Arguments have been made on all sides of this issue and all with great cause. Meth manufacturing and consumption have cast a shadow across our state and much of the southeast. It is agreed that the state needs to revisit this issue and, at the last, push for revamping the NPLEx system to plug some of the gaping holes that allow excess purchases of medicines containing pseudo ephedrine. It wouldn’t be out of bounds for the state to go a step further and ban over-the-counter sales of these medicines statewide. But that’s for the state to decide.
But a restriction of that magnitude isn’t a guaranteed fix, especially if it’s only done at a local level. A local ban inconveniences law-abiding citizens just to try and punish the law- breakers.
For example, hydrocodone, a well-known pain medicine that is only available by prescription, has been at the center of widespread abuse. A recent national survey on drug use and health by the American Association of Poison Control Centers found that more than 23 million people over the age of 12 abused or misused hydrocodone.
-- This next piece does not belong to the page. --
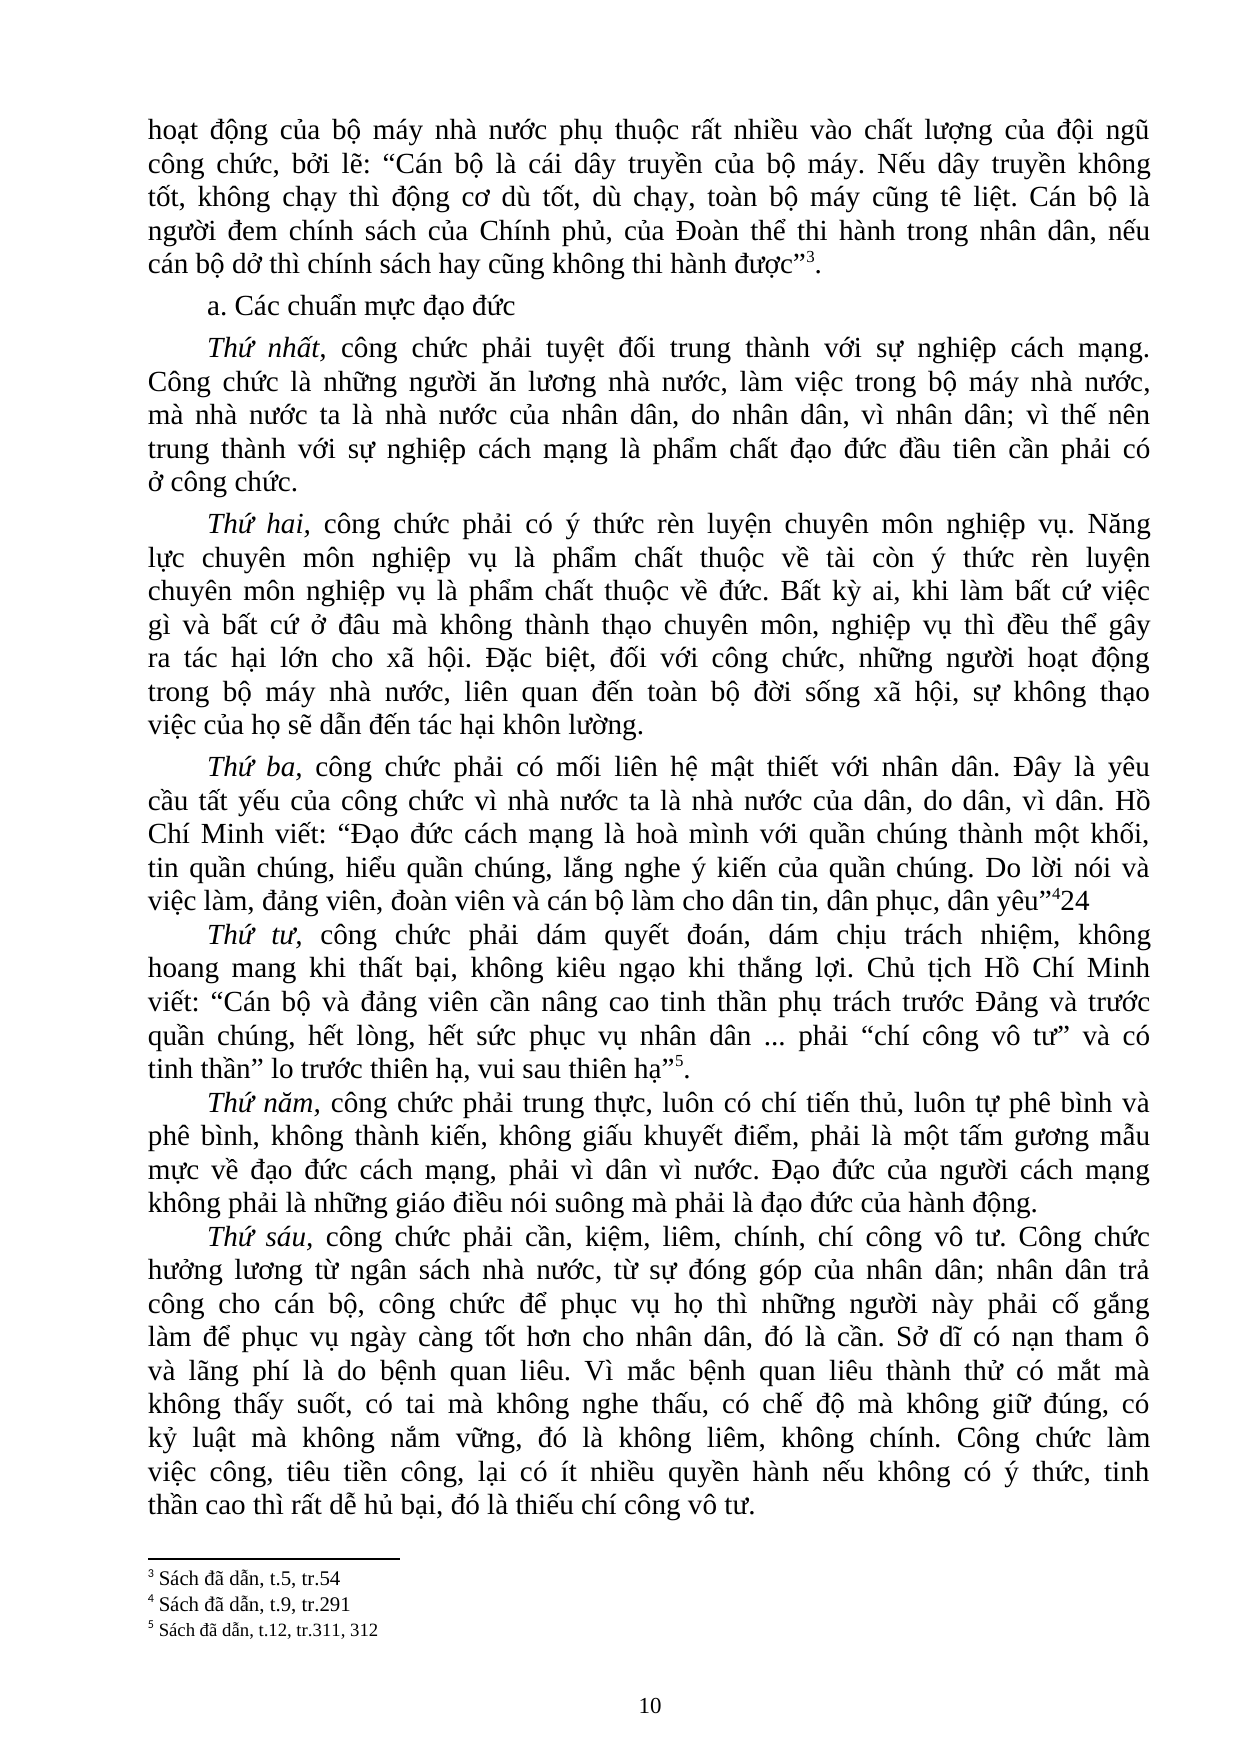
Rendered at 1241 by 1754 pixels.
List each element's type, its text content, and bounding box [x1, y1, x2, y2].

Prosecutors pushing for maximum penalties for those caught buying and selling pseudo ephedrine to known meth makers would do wonders to complement the NPLEx system (currently such a crime is a Class A misdemeanor and carries a maximum sentence of 11 months, 29 days in jail and a $2,500 fine. The NPLEx system is the state’s tracking system of pseudo ephedrine sales that is designed to prevent a person from obtaining more than 3.6 grams of pseudo ephedrine a day or more that 9 grams in a 30-day period).
We understand something has to be done. Punishing the law-abiding citizens and forcing a $5 purchase of a medicine like Sudafed for sinus problems to become a $25 co-pay to the doctor may not be the answer.
If the answer were easy, meth would not be the monster it is today. But will a local ban have the potential to do more harm than good?